Он знал, что ему надо сказать ей правду.
— Да я и не уверен, что мне нравился Пикеринг. Хотя, видит бог, он был мне ближе других, не считая, пожалуй, Джека Броди.
— Как ты можешь говорить, что он тебе не нравился?
— Может, это и не так. Но в наших отношениях всегда чего-то не хватало.
— Но он к тебе относился лучше, чем к кому бы то ни было. Правда — не с самого начала. Его безумно раздражала твоя молчаливость. Он говорил, что ты напоминаешь ему того француза — Бриса Парена, — тебе ведь тоже кажется, что если ты произнесешь хоть слово, кто-нибудь его непременно украдет, исказит или использует во вред.
— Это потому, что самому Пикерингу слова нужны были как хлеб.
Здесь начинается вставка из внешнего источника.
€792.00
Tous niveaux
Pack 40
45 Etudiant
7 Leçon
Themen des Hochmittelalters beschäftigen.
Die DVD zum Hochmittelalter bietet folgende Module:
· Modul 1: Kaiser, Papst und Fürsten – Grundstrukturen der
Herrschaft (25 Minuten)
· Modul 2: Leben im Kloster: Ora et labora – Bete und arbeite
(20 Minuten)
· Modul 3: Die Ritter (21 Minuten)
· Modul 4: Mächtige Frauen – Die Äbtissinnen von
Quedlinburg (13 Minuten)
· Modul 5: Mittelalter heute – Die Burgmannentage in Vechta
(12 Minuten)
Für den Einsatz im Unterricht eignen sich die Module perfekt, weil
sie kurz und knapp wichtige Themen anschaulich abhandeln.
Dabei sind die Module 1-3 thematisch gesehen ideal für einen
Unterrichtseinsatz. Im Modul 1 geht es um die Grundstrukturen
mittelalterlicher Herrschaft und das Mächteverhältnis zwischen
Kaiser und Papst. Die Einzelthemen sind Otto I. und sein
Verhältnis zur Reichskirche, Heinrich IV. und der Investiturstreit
Мы — люди разные.
— Да, но он знал, что только ты один среди них — настоящий человек. Нет, неправда. Все вы были настоящие люди. Знаешь, первое время я ему говорила, что у тебя не хватает воображения. Он приходил в ярость и кричал: «А что, по-твоему, выводит нас целыми и невредимыми из пустыни, как не его воображение?»
— Он имел в виду мою предусмотрительность.
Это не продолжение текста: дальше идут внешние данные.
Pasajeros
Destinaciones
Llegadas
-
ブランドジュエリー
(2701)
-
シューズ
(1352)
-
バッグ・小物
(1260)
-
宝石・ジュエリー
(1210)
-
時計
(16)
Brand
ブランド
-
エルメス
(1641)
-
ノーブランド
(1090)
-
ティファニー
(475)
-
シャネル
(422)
— Это одно и то же, Скотти. Пикеринг знал тебя лучше, чем я. Но…
— Нет, он меня не знал. Мы с ним ладили потому, что могли друг друга уважать, но близости между нами не было. Да и я не очень хорошо его знал.
— Но ты ему во всем доверял. Ты ведь сам мне это говорил!
— Конечно, доверял.
— Ну, а этого достаточно. Он рассказывал, иногда даже не без ехидства, что стоило человеку на тебя хоть раз поглядеть, и он верил тебе после этого всю жизнь. А поработав с тобой, он признался, что и сам бы доверил тебе все, что угодно — всю нашу армию и даже будущее человечества.
Скотт кивнул.
— Знаю! — сказал он. — «Человек — прежде всего человек!»
— Зачем этот цинизм по отношению к самому себе? Ты, по-моему, единственный человек на свете, которому и я могу довериться до конца.